GIVEN TEXT
________________________________________
Wilton station opened in 1852 alongside Cannondale station, Georgetown station, and Kent station on the Danbury and Norwalk Railroad. The original station house was replaced in 1939 by the current one. The original station was moved north to the nearby property of Charles Dana in 1941. Following the death of Dana in 1968, the town acquired the Dana property. However, the original station had fallen into advanced disrepair, and after almost being demolished in 1974, the original station house was moved to Lambert Corners in 1978. (Note: Lambert Corners is a property in Wilton owned by the Wilton Historical Society, where endangered historic buildings are sometimes relocated to in order to escape demolition or deterioration.) where it remains today.

On May 21, 2014, both businesses housed inside of the station house closed unexpectedly. During the COVID-19 pandemic, ridership at Wilton station dropped significantly, prompting a decreased frequency of trains stopping at Wilton. Ridership significantly rebounded by 2024, and the schedule has since been restored.

==Station layout==
The station has one four-car-long high-level Island platform serving trains in both directions. On both the north and south end of the platform, the two tracks merge into a single track.

The station has 212 free public parking spaces, 105 owned by the state and all managed by the Town of Wilton. The station is owned and operated by the Connecticut Department of Transportation (ConnDOT), but Metro-North is responsible for trash and snow removal as well as platform lighting.
________________________________________
ENTRIES SUPPLIED
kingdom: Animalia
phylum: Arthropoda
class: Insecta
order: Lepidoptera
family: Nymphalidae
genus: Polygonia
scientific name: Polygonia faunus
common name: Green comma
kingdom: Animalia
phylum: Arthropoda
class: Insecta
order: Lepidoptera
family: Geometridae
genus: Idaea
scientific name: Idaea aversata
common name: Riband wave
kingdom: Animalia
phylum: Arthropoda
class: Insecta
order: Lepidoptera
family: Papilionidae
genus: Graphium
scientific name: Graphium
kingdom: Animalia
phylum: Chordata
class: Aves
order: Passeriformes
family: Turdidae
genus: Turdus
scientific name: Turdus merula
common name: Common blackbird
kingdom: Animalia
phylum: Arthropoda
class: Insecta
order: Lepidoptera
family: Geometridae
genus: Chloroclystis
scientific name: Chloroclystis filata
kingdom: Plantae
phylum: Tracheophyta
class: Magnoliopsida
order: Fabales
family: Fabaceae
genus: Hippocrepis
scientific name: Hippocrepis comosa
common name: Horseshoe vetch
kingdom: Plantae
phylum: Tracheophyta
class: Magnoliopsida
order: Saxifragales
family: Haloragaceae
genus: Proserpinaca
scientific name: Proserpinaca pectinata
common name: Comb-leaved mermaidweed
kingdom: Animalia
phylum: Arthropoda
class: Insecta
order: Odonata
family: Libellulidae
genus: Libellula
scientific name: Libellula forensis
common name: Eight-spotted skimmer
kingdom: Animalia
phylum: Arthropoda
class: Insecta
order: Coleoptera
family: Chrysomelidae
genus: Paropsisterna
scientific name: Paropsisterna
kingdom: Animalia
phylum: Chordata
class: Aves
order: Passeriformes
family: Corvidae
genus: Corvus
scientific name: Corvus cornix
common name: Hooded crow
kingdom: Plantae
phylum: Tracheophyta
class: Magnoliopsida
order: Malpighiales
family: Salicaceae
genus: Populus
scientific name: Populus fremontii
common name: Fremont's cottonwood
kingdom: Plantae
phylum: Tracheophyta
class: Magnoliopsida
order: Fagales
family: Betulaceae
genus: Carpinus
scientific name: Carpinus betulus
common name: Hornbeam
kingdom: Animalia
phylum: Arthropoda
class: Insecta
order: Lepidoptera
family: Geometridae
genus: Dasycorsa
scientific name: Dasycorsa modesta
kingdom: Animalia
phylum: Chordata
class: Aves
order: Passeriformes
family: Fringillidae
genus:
________________________________________
TASK INSTRUCTIONS
• A. According to the passage on Wilton station, how many free public parking spaces does the station have?
• B. Reproduce the passage on Wilton station from "On May 21, 2014, both" to "a single track.".

SOLUTION SET
• A. 212

• B.
On May 21, 2014, both businesses housed inside of the station house closed unexpectedly. During the COVID-19 pandemic, ridership at Wilton station dropped significantly, prompting a decreased frequency of trains stopping at Wilton. Ridership significantly rebounded by 2024, and the schedule has since been restored.

==Station layout==
The station has one four-car-long high-level Island platform serving trains in both directions. On both the north and south end of the platform, the two tracks merge into a single track.